Buying with a lifetime mortgage can be a suitable option for those who are asset-rich but cash-poor. It is particularly attractive to retirees who want to move but cannot afford to buy a home outright without selling their current one. It can also work for those who have paid off their previous mortgage and want to access part of their property’s value to fund a move or a lifestyle change.

It is not typically recommended for younger buyers or anyone who expects to move again in the near future, as the compound interest can quickly become costly. It may also be unsuitable for those wishing to preserve the full value of their estate for inheritance purposes.

Tips for Success

If you are considering buying a house with a lifetime mortgage, start by seeking regulated advice from an equity release specialist. Ask them to compare lifetime mortgage options with retirement interest-only mortgages and standard products designed for older borrowers.

Choose a property that meets lender requirements, as some homes such as listed buildings, flats in high-rise blocks, or those with non-standard construction can be excluded. Ensure that you fully understand how much you can borrow, how the interest will grow over time, and what will happen when you eventually sell or pass away.

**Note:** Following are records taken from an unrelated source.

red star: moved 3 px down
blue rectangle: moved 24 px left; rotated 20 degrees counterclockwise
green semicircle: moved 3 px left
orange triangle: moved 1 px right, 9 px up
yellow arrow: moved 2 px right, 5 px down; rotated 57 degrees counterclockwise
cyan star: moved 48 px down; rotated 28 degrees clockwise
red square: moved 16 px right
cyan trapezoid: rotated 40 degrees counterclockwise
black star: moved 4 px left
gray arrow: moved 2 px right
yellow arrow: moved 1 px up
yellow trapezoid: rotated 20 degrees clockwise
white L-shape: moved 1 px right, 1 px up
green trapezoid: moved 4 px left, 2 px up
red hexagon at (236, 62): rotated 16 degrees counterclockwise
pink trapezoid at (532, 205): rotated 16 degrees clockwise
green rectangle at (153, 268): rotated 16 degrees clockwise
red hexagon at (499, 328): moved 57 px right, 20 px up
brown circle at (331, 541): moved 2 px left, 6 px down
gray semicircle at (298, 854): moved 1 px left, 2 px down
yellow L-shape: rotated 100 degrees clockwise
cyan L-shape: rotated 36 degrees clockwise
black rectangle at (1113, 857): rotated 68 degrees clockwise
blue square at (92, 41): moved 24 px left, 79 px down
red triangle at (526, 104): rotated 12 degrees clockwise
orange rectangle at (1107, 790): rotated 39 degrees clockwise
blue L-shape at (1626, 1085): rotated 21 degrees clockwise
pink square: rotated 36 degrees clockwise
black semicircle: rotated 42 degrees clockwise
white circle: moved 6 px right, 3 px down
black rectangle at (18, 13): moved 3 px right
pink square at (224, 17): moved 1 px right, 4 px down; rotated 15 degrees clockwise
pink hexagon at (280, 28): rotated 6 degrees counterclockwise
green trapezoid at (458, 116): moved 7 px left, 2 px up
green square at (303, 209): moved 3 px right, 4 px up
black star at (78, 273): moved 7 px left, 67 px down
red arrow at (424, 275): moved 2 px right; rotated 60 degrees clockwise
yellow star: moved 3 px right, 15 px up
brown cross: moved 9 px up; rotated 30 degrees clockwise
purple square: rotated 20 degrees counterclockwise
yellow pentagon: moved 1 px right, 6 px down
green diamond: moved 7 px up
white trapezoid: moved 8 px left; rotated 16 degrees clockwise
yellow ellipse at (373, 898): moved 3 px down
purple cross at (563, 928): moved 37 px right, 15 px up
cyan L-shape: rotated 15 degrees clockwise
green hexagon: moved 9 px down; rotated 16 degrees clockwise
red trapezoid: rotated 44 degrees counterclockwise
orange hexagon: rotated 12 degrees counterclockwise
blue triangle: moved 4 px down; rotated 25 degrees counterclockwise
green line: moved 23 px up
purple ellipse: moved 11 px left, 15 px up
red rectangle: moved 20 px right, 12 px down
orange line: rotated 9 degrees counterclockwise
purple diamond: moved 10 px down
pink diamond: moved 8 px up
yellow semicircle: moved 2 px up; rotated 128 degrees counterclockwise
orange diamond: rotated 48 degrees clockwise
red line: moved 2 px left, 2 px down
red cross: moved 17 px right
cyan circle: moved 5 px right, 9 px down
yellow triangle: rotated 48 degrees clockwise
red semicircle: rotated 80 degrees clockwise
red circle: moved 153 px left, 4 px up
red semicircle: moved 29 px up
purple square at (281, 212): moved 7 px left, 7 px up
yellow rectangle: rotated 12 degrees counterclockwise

It is also wise to discuss your plans with family members or anyone who may inherit the property. Transparency helps avoid future disputes and ensures everyone understands the long-term implications of the loan.

Example Scenario

Imagine a couple aged 68 selling their family home valued at £400,000. They want to move closer to their children and find a smaller property costing £300,000. After selling, they plan to keep £150,000 from the sale and take out a lifetime mortgage of £150,000 to buy the new home outright. They will live in the new property without monthly repayments, and when the property is sold after their deaths, the lender will reclaim the £150,000 plus interest from the sale proceeds.

Conclusion

Yes, you can buy a house with a lifetime mortgage in the UK, provided you meet the lender’s criteria and receive proper financial advice. It can be a useful option for older buyers who want to move without taking on traditional mortgage repayments. However, it comes with significant long-term costs, so it is important to weigh up the benefits against the risks.

A lifetime mortgage can provide financial freedom and housing stability later in life, but it should always be approached with care and full understanding. Professional advice is essential to ensure the product suits your personal and financial goals, helping you make an informed decision about your future home and finances.